Westgoten
Erläuterung: Westgoten, Wisigoten (wohl v. gotisch wisu „gut“), Wesegoten, Vesier, Terwingen, lat. Visigothae, Vesegothae, Vesi, Tervingi, Teilgruppierung der Goten, 291 n. Chr. als Terwingen erstmals bezeugt. Nach einer Niederlage gegen den römischen
Kaiser Aurelian (271) und dem Rückzug der Römer aus
Dakien nahmen Teile der Goten, die späteren Westgoten, das Gebiet westlich von Dnjestr und Pruth sowie nördlich der Donau beiderseits der Karpaten in Besitz. Erst auf der Flucht vor den
Hunnen überquerten große Teile des terwingischen Volkes unter
Fritigern 376 die Donau und baten um Aufnahme in das Römische Reich.
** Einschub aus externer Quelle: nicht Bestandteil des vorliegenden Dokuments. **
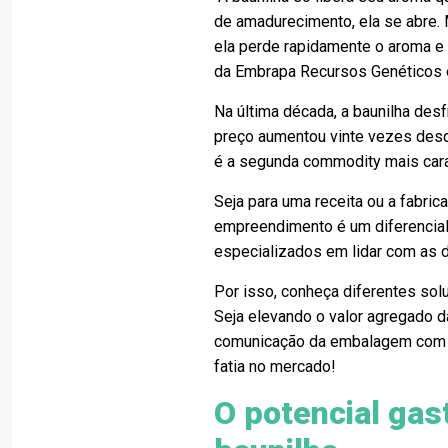
de amadurecimento, ela se abre. 
ela perde rapidamente o aroma e 
da Embrapa Recursos Genéticos e
Na última década, a baunilha des
preço aumentou vinte vezes desde
é a segunda commodity mais cara
Seja para uma receita ou a fabri
empreendimento é um diferencial
especializados em lidar com as
Por isso, conheça diferentes sol
Seja elevando o valor agregado 
comunicação da embalagem com o 
fatia no mercado!
O potencial gas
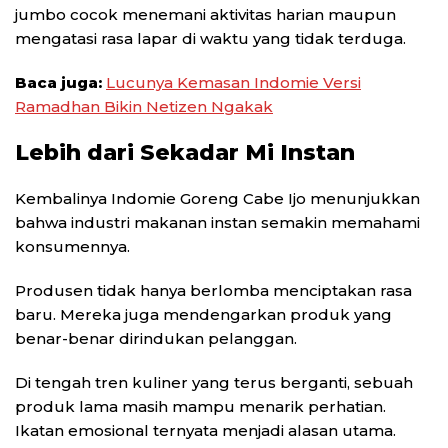
jumbo cocok menemani aktivitas harian maupun
mengatasi rasa lapar di waktu yang tidak terduga.
Baca juga:
Lucunya Kemasan Indomie Versi
Ramadhan Bikin Netizen Ngakak
Lebih dari Sekadar Mi Instan
Kembalinya Indomie Goreng Cabe Ijo menunjukkan
bahwa industri makanan instan semakin memahami
konsumennya.
Produsen tidak hanya berlomba menciptakan rasa
baru. Mereka juga mendengarkan produk yang
benar-benar dirindukan pelanggan.
Di tengah tren kuliner yang terus berganti, sebuah
produk lama masih mampu menarik perhatian.
Ikatan emosional ternyata menjadi alasan utama.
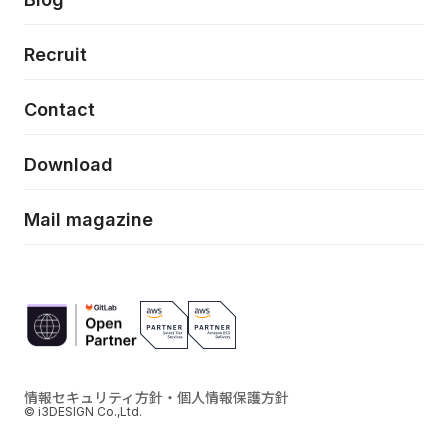
モダナイゼーション
UX/UI改善
新規事業プロジェクト実行支援
Phennec
News
Recruit
特徴量エンジニアリングと生成AI
フロントエンド開発
flamingo
Event/Seminer
Contact
ELAND
Download
ZEBRA
Mail magazine
情報セキュリティ方針・個人情報保護方針
© i3DESIGN Co.,Ltd.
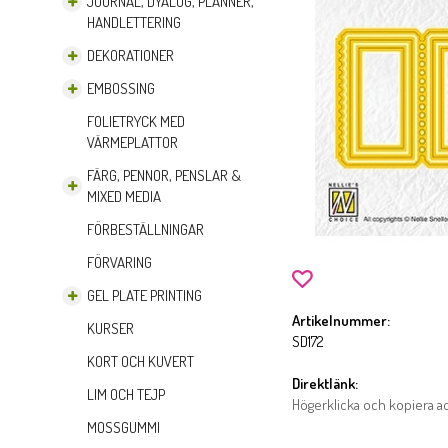
JOURNAL, DYALOG, PLANNER,
HANDLETTERING
DEKORATIONER
EMBOSSING
FOLIETRYCK MED
VÄRMEPLATTOR
FÄRG, PENNOR, PENSLAR &
MIXED MEDIA
FÖRBESTÄLLNINGAR
FÖRVARING
GEL PLATE PRINTING
Artikelnummer:
KURSER
SD172
KORT OCH KUVERT
Direktlänk:
LIM OCH TEJP
Högerklicka och kopiera 
MOSSGUMMI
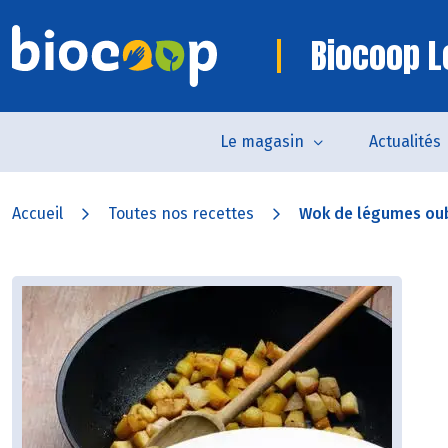
Biocoop Lo
Le magasin
Actualités
Accueil
Toutes nos recettes
Wok de légumes oub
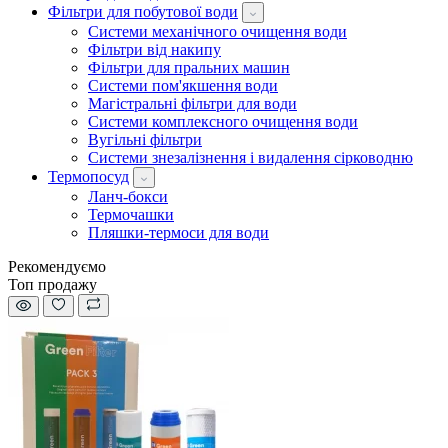
Фільтри для побутової води
Системи механічного очищення води
Фільтри від накипу
Фільтри для пральних машин
Системи пом'якшення води
Магістральні фільтри для води
Системи комплексного очищення води
Вугільні фільтри
Системи знезалізнення і видалення сірководню
Термопосуд
Ланч-бокси
Термочашки
Пляшки-термоси для води
Рекомендуємо
Топ продажу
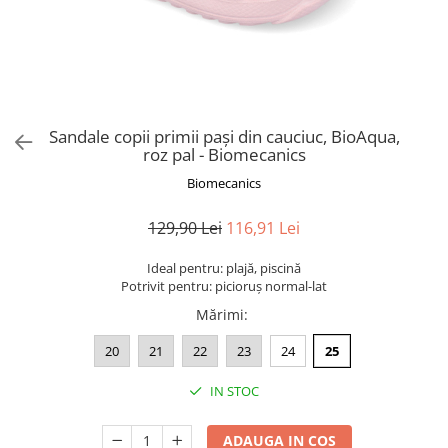
Sandale copii primii pași din cauciuc, BioAqua,
roz pal - Biomecanics
Biomecanics
129,90 Lei
116,91 Lei
Ideal pentru: plajă, piscină
Potrivit pentru: picioruș normal-lat
Mărimi
:
20
21
22
23
24
25
IN STOC
ADAUGA IN COS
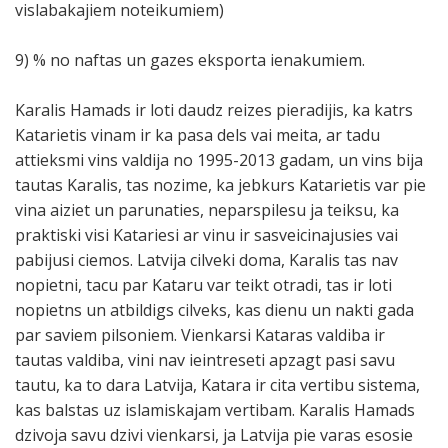
vislabakajiem noteikumiem)
9) % no naftas un gazes eksporta ienakumiem.
Karalis Hamads ir loti daudz reizes pieradijis, ka katrs
Katarietis vinam ir ka pasa dels vai meita, ar tadu
attieksmi vins valdija no 1995-2013 gadam, un vins bija
tautas Karalis, tas nozime, ka jebkurs Katarietis var pie
vina aiziet un parunaties, neparspilesu ja teiksu, ka
praktiski visi Katariesi ar vinu ir sasveicinajusies vai
pabijusi ciemos. Latvija cilveki doma, Karalis tas nav
nopietni, tacu par Kataru var teikt otradi, tas ir loti
nopietns un atbildigs cilveks, kas dienu un nakti gada
par saviem pilsoniem. Vienkarsi Kataras valdiba ir
tautas valdiba, vini nav ieintreseti apzagt pasi savu
tautu, ka to dara Latvija, Katara ir cita vertibu sistema,
kas balstas uz islamiskajam vertibam. Karalis Hamads
dzivoja savu dzivi vienkarsi, ja Latvija pie varas esosie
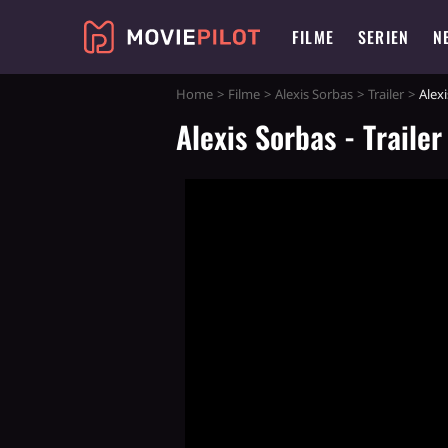
FILME
SERIEN
N
Home
Filme
Alexis Sorbas
Trailer
Alexi
Alexis Sorbas - Trailer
Nach der für die Goten siegreichen Schlacht von Adrianopel (378) gegen
Kaiser Valens schloss dessen Nachfolger
Theodosius I. mit ihnen einen Föderatenvertrag und wies ihnen in
Thrakien (v. a. in
Mösien) neue Wohnsitze zu. Von hier aus wanderten sie – damals immer noch ein polyethnischer Verband – unter ihrem König
Alarich I. aus dem Geschlecht der Balthen 395 weiter und verwüsteten große Teile der Balkanhalbinsel. Mehrfach fiel Alarich, 397 vom oströmischen Kaiser
Arcadius zum obersten Heermeister von
Illyrien ernannt, in Italien ein und besetzte und plünderte 410 Rom. Erst während der (seit dem Donauübertritt) rund vierzigjährigen Wanderung vollzog sich auf dem Boden des Römischen Reiches die Ethnogenese der Westgoten; aus dem ursprünglichen Völkergemisch entstand ein neuer Stamm. 418 erhielten die Westgoten unter König
Wallia, der sich 416 den Römern ergeben hatte, Landzuweisungen in
Aquitanien und begründeten als römische Föderaten das
Tolosanische Reich. Als römische Verbündete kämpften sie gegen die
Sweben in Spanien, wo sie unter
Eurich 468 festen Fuß fassten. Mit der
Niederlage von Vouillé bei Poitiers gegen die
Franken verloren sie fast ganz Aquitanien (507). Das seitdem auf Spanien beschränkte westgotische Königreich von Toledo hatte bis 711 Bestand. Die Aufhebung des Mischehenverbots zwischen Westgoten und den an Zahl und Kultur überlegenen Romanen sowie der Übertritt vom
Arianismus zum Katholizismus unter
Rekkared I. 587 förderten die rasche Romanisierung der Westgoten und die Verschmelzung von Hispaniern und Westgoten, die vornehmlich in Zentralspanien nördlich des Tajo siedelten. 711 unterlagen die Westgoten unter ihrem letzten König
Roderich in der Nähe des Flusses Guadalete den Angriffen der Araber. – Die Westgoten hinterließen Zeugnisse ihrer Baukunst und des Kunsthandwerks und schufen bedeutende Rechtskodifikationen.